Mexican President Andrés Manuel López Obrador has disputed claims of migrants being mistreated, saying in December: “We have respected migrants. There have been no violations of their human rights,” according to the Associated Press.
Brother Cuellar regularly checks in on the asylum-seekers, bringing food — when there are donations — and, during a cold week in January, blankets.
At a flophouse full of migrants and asylum-seekers, he fielded questions on the front patio, including one from a young Honduran woman, who asked about a “law” allowing children to be admitted, a rumor spread widely in Central America. Brother Cuellar told them everyone was being sent back, including pregnant women, some of whom “wait until they are in labor to trying crossing.” He urged them to wait until there is more clarity from the Biden administration.
Brother Cuellar also checked in on a Honduran asylum-seeker, María Teresa Álvarez, who fled after gangsters killed her husband for not paying extortion and demanded her daughter be their girlfriend.
In Mexico, Álvarez was paying roughly $200 monthly for a dimly lit room — shared with her daughter and a son, 21 — and confessed security concerns as the police in Piedras Negras have a history of extorting migrants.

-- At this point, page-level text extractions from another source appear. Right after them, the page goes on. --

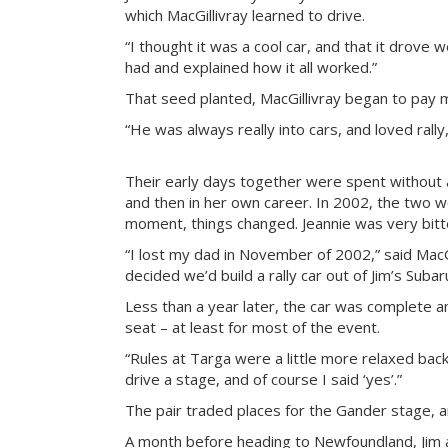
which MacGillivray learned to drive.
“I thought it was a cool car, and that it drove 
had and explained how it all worked.”
That seed planted, MacGillivray began to pay 
“He was always really into cars, and loved rally
Their early days together were spent without a 
and then in her own career. In 2002, the two 
moment, things changed. Jeannie was very bitten
“I lost my dad in November of 2002,” said MacG
decided we’d build a rally car out of Jim’s Suba
Less than a year later, the car was complete an
seat – at least for most of the event.
“Rules at Targa were a little more relaxed back
drive a stage, and of course I said ‘yes’.”
The pair traded places for the Gander stage, 
A month before heading to Newfoundland, Jim a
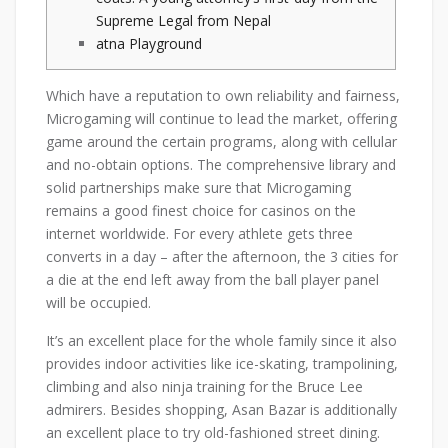
Supreme Legal from Nepal
atna Playground
Which have a reputation to own reliability and fairness,
Microgaming will continue to lead the market, offering
game around the certain programs, along with cellular
and no-obtain options. The comprehensive library and
solid partnerships make sure that Microgaming
remains a good finest choice for casinos on the
internet worldwide.
For every athlete gets three
converts in a day – after the afternoon, the 3 cities for
a die at the end left away from the ball player panel
will be occupied.
It’s an excellent place for the whole family since it also
provides indoor activities like ice-skating, trampolining,
climbing and also ninja training for the Bruce Lee
admirers. Besides shopping, Asan Bazar is additionally
an excellent place to try old-fashioned street dining.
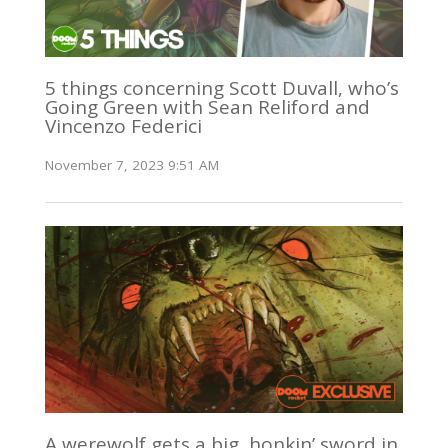
5 things concerning Scott Duvall, who’s
Going Green with Sean Reliford and
Vincenzo Federici
November 7, 2023 9:51 AM
A werewolf gets a big, honkin’ sword in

“I can go back to my country,” she said, “but my daughter can’t.”
But with the change of government in the United States, she confessed: “I’m feeling a little hopeful. (Biden) says that he’s going help people going through this process.”
Sandro Hernández, 21, an Afro-Honduran, traveled to Mexico in a 2019 caravan and obtained a humanitarian visa to remain in Mexico legally for one year. He expressed optimism and some exasperation: Police detained him, he said, and stole 2,000 pesos (US$100.)

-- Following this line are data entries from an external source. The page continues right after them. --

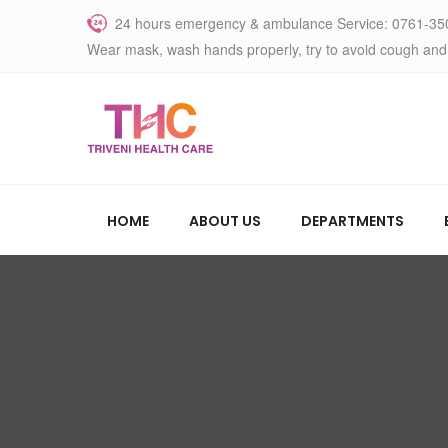
24 hours emergency & ambulance Service: 0761-35
Wear mask, wash hands properly, try to avoid cough and
HOME
ABOUT US
DEPARTMENTS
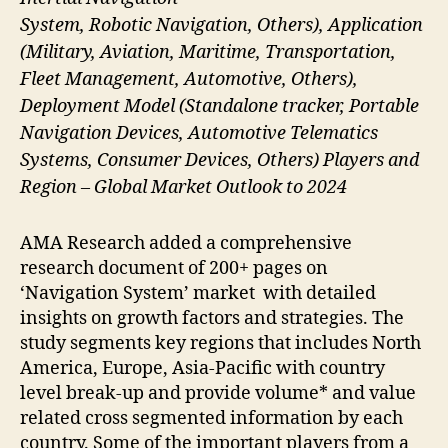
System, Robotic Navigation, Others), Application
(Military, Aviation, Maritime, Transportation,
Fleet Management, Automotive, Others),
Deployment Model (Standalone tracker, Portable
Navigation Devices, Automotive Telematics
Systems, Consumer Devices, Others) Players and
Region – Global Market Outlook to 2024
AMA Research added a comprehensive
research document of 200+ pages on
‘Navigation System’ market with detailed
insights on growth factors and strategies. The
study segments key regions that includes North
America, Europe, Asia-Pacific with country
level break-up and provide volume* and value
related cross segmented information by each
country. Some of the important players from a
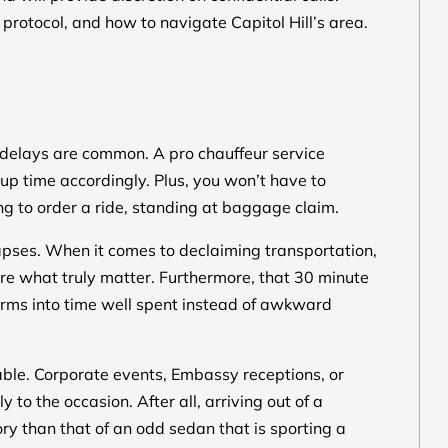
protocol, and how to navigate Capitol Hill’s area.
t delays are common. A pro chauffeur service
ckup time accordingly. Plus, you won’t have to
ying to order a ride, standing at baggage claim.
ynapses. When it comes to declaiming transportation,
are what truly matter. Furthermore, that 30 minute
forms into time well spent instead of awkward
able. Corporate events, Embassy receptions, or
to the occasion. After all, arriving out of a
ory than that of an odd sedan that is sporting a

Hernández had been working at a grocery store in the city of Saltillo, 200 miles south, but quit his job and headed for the border because of the prospect of migration policy changes under Biden.
“When I heard about Biden, I headed here,” Hernández said outside a noisy dive bar, where he worked as a bouncer. “I’m looking for a better future. Hopefully, I can fix my paperwork, like the U.S. president is talking about.”